**Text provided**.
- - -

We will not use the x, y, z features, since they are very strongly correlated with the carat feature. Also, these features have a similar meaning.

# get_dummies

In [None]:
y = data['price'] #Assigning the target as y

In [None]:
#Assigning the featurs as df_tran

df_tran = pd.get_dummies(data[["cut", 'color','clarity']])
df_tran['carat'] = MinMaxScaler().fit_transform(pd.DataFrame(data['carat']))
df_tran['table'] = MinMaxScaler().fit_transform(pd.DataFrame(data['table']))
df_tran['depth'] = MinMaxScaler().fit_transform(pd.DataFrame(data['depth']))
df_tran.head()

In [None]:
# correlation matrix

plt.figure(figsize = (16, 7), facecolor='#fbe7dd')
sns.heatmap(df_tran.corr(), vmin=-1, vmax=1, cmap= 'icefire')
plt.show()

In [None]:
X_train, X_test, y_train, y_test = train_test_split(df_tran, y, train_size=0.7, shuffle=True, random_state=42)

In [None]:
Models = {
    "               Random Forest Regressor": RandomForestRegressor(),
    "           Gradient Boosting Regressor": GradientBoostingRegressor(),
    "                     Bagging Regressor": BaggingRegressor(),
    "                    AdaBoost Regressor": AdaBoostRegressor(),
    "                     Linear Regression": LinearRegression()
}

# Models Evaluation

for name, model in Models.items():
    model.fit(X_train, y_train)

    print(name + ": {:1.2f}%".format(model.score(X_test, y_test) * 100))

# Ordinal Encoder

In [None]:
df_tran2 = data.copy().drop('price', axis=1)

df_tran2.head()

The Cut, Color, Clarity features have an order, so we will make the encoding in accordance with the order

Remember that

**Fair < Good < Very Good < Premium < Ideal**

**J < I < H < G < F < E < D**

**I1 < SI2 < SI1 < VS2 < VS1 < VVS2 < VVS1 < IF**

In [None]:
Cut_dict = {
    'Fair': 0,
    'Good': 1,
    'Very Good': 2,
    'Premium': 3,
    'Ideal': 4
}

Color_dict = {
    'J': 0,
    'I': 1,
    'H': 2,
    'G': 3,
    'F': 4,
    'E': 5,
    'D': 6
}

Clarity_dict = {
    'I1': 0,
    'SI2': 1,
    'SI1': 2,
    'VS2': 3,
    'VS1': 4,
    'VVS2': 5,
    'VVS1': 6,
    'IF': 7
}

In [None]:
df_tran2['Cut_Ordinal'] = df_tran2.cut.map(Cut_dict)
df_tran2['Color_Ordinal'] = df_tran2.color.map(Color_dict)
df_tran2['Clarity_Ordinal'] = df_tran2.clarity.map(Clarity_dict)
df_tran2 = df_tran2.drop(['cut', 'color', 'clarity'], axis=1)
df_tran2 = df_tran2.drop(['x', 'y', 'z'], axis=1)

In [None]:
df_tran2

In [None]:
#Assigning the featurs as X_tran

X_tran = pd.DataFrame(MinMaxScaler().fit_transform(df_tran2))

In [None]:
# correlation matrix

plt.figure(figsize = (16, 7), facecolor='#fbe7dd')
sns.heatmap(X_tran.corr(), vmin=-1, vmax=1, cmap= 'icefire')
plt.show()

In [None]:
X_train, X_test, y_train, y_test = train_test_split(X_tran, y, train_size=0.7, shuffle=True, random_state=42)

In [None]:
# Models Evaluation

for name, model in Models.items():
    model.fit(X_train, y_train)

    print(name + ": {:1.2f}%".format(model.score(X_test, y_test) * 100))

Using the ordinal encoding, we improved the score of all models with the exception of Linear Regression. Get_dummies turned out to be better for the Linear Regression score.

- - -

**Data shown**.

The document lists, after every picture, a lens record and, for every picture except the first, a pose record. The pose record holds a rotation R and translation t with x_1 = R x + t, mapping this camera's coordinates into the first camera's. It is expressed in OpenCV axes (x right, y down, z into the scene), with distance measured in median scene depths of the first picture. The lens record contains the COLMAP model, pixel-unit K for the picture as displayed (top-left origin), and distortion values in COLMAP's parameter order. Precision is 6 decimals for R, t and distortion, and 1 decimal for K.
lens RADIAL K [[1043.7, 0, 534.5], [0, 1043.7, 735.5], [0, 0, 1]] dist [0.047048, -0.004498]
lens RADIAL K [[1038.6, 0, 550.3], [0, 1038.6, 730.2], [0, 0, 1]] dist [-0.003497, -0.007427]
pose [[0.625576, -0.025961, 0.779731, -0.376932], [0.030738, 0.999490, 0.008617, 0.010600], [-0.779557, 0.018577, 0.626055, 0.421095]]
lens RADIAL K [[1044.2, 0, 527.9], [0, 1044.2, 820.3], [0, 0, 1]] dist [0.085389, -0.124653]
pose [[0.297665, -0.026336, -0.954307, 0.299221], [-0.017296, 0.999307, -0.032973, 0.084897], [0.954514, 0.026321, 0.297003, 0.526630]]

- - -

**Your tasks**.
(1) Answer these from the notebook excerpt:
(a) Which feature are the x, y and z features said to be very strongly correlated with?
(b) What value is given for train_size in the train_test_split calls?
(c) For which model did get_dummies turn out better than ordinal encoding?
(2) Please translate this sentence from the notebook excerpt into Spanish: "Using the ordinal encoding, we improved the score of all models with the exception of Linear Regression."
(3) Name every model placed in the Models dictionary in the notebook excerpt.

**Expected outputs**.
(1)
(a) The carat feature.
(b) 0.7
(c) Linear Regression.

(2) Usando la codificación ordinal, mejoramos la puntuación de todos los modelos con excepción de la Regresión Lineal.

(3)
Random Forest Regressor
Gradient Boosting Regressor
Bagging Regressor
AdaBoost Regressor
Linear Regression